Commune in Île-de-France, France

Champlan (/fr/) is a commune located 16 km to the southwest of Paris, in the Essonne department in Île-de-France in northern France.

Although now completely enveloped in the Paris Metropolitan Area, the town has conserved its rural character in spite of its direct proximity to the capital, and thus retains its slogan of "Champlan, the meadow of Paris".

==Population==

Inhabitants of Champlan are known as Champlanais in French.

==Climate==
Champlan is located in the Île-de-France, and has a Maritime climate. The annual average temperature is about 11.2 °C (52 °F), with an average maximum temperature of 14.8 °C (59 °F), and a minimum of 7.1 °C (45 °F).
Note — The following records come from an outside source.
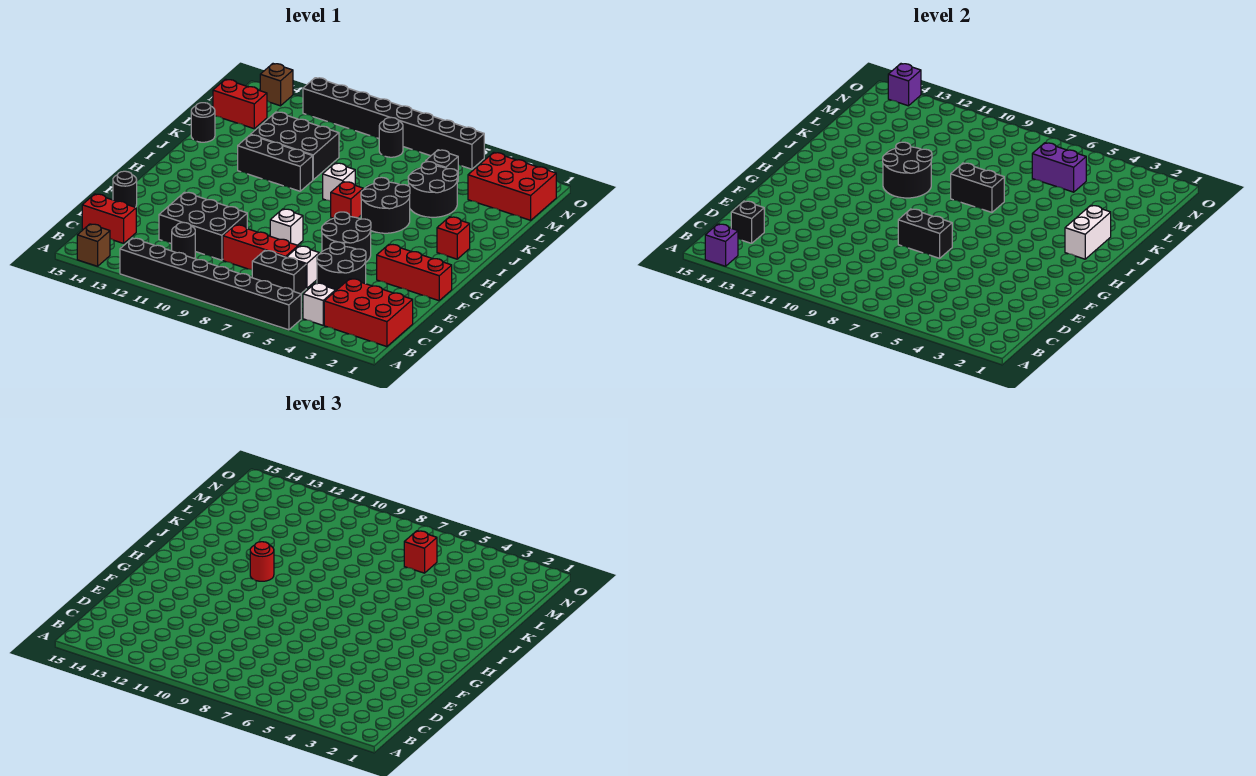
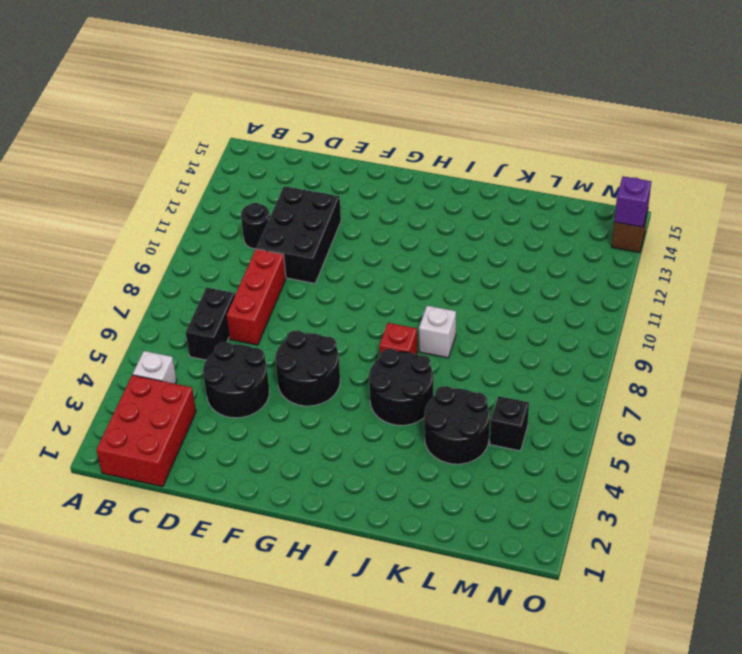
none -> black brick A5:A12 level 1
none -> brown brick A14 level 1
none -> red brick C14:C15 level 1
none -> white brick D6 level 1

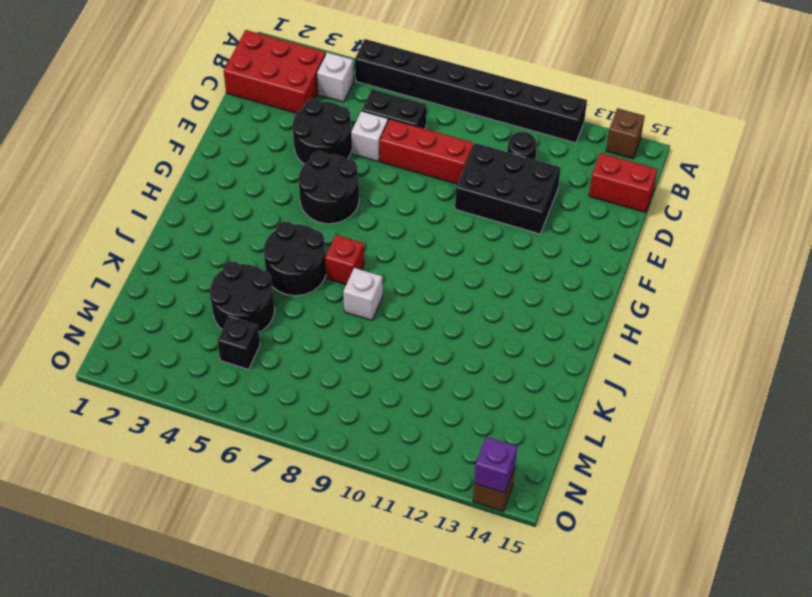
none -> black round brick E15 level 1
none -> red brick F1:F3 level 1
none -> white brick F8 level 1
none -> red brick I2 level 1

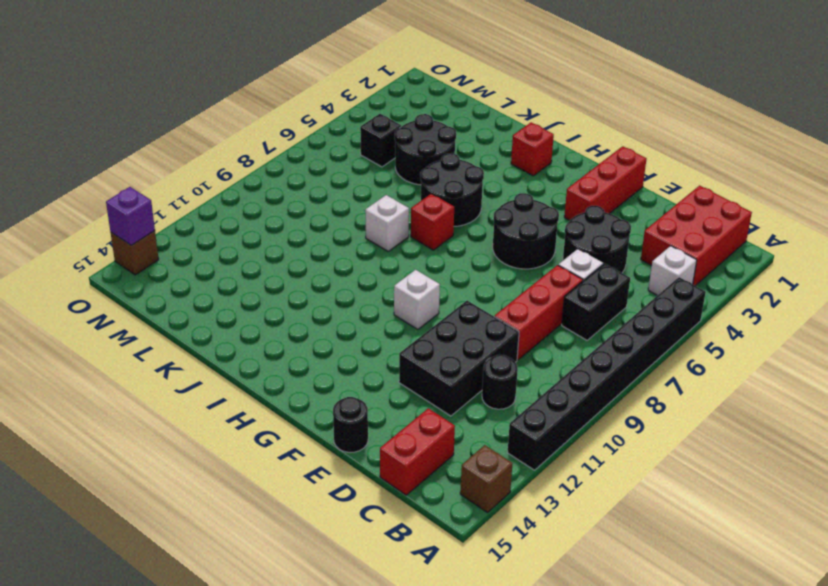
white brick G10 level 1 -> white brick F8 level 1
none -> black brick J10:J12 level 1
none -> black brick K10:L12 level 1
none -> black round brick K15 level 1
none -> red brick M1:N3 level 1

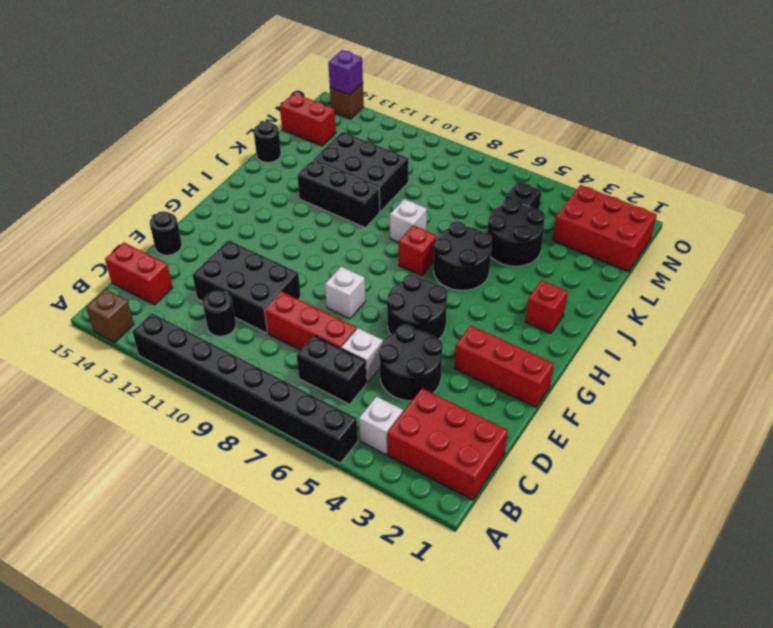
none -> black round brick N8 level 1
none -> black brick O5:O12 level 1
none -> purple brick A14 level 2
none -> black brick C14 level 2

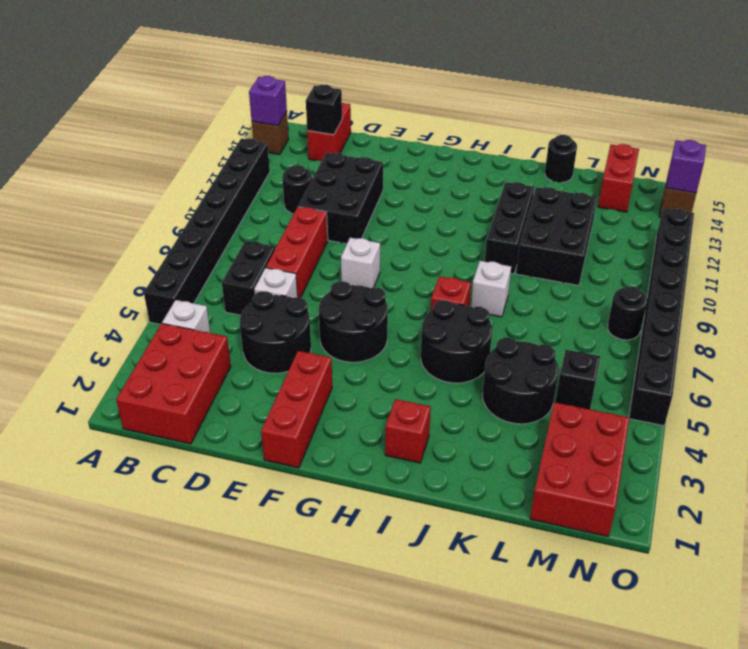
none -> black round brick E15 level 1
none -> black brick F7:F8 level 2
none -> white brick I2:J2 level 2
none -> black round brick I10:J11 level 2

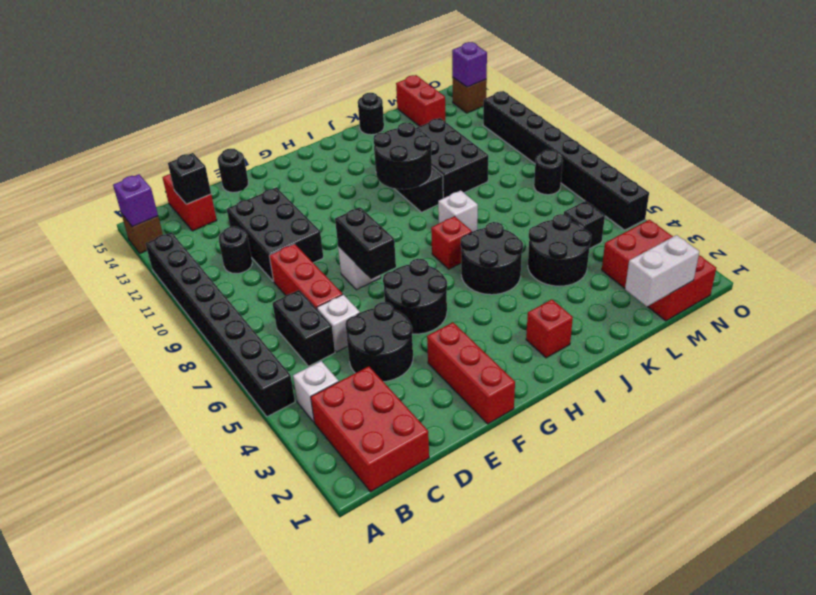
white brick L1:M1 level 2 -> white brick I2:J2 level 2
none -> black brick J7:J8 level 2
none -> purple brick M5:M6 level 2
none -> red round brick I11 level 3
none -> red brick M6 level 3

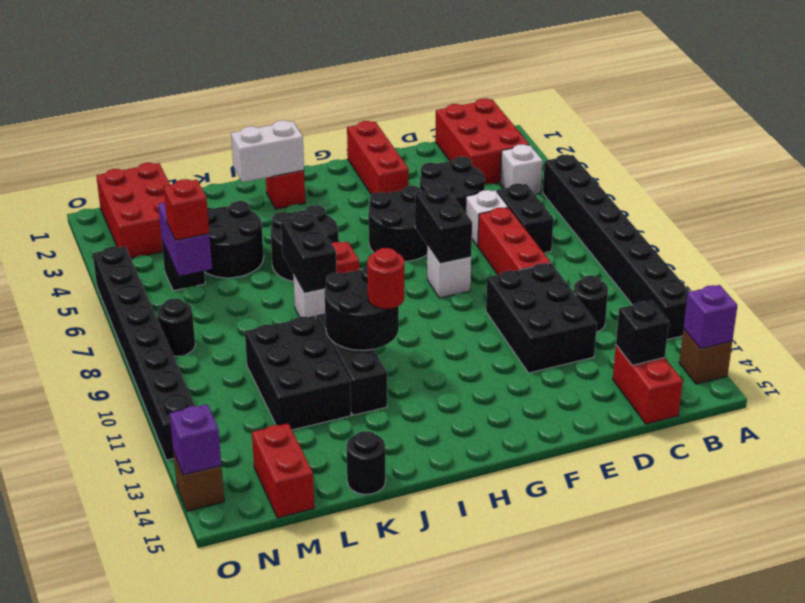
none -> black round brick E15 level 1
The maximum summer temperature (from July to August), averages around 24 °C (75 °F) and the minimum winter temperature (from January to February), averages around 1 °C (34 °F). Its climate is distinguished from that of Paris by a temperature that is on average, 2 degrees Celsius (3.8 degrees Fahrenheit) less, explained by the Urban Heat Island phenomena. The record temperatures were caused by the influence from the continental climate located to the east, reaching a high of 38.2 °C (101 °F) on 1 July 1952, and a low of -15.8 °C (4 °F) on 17 January 1985.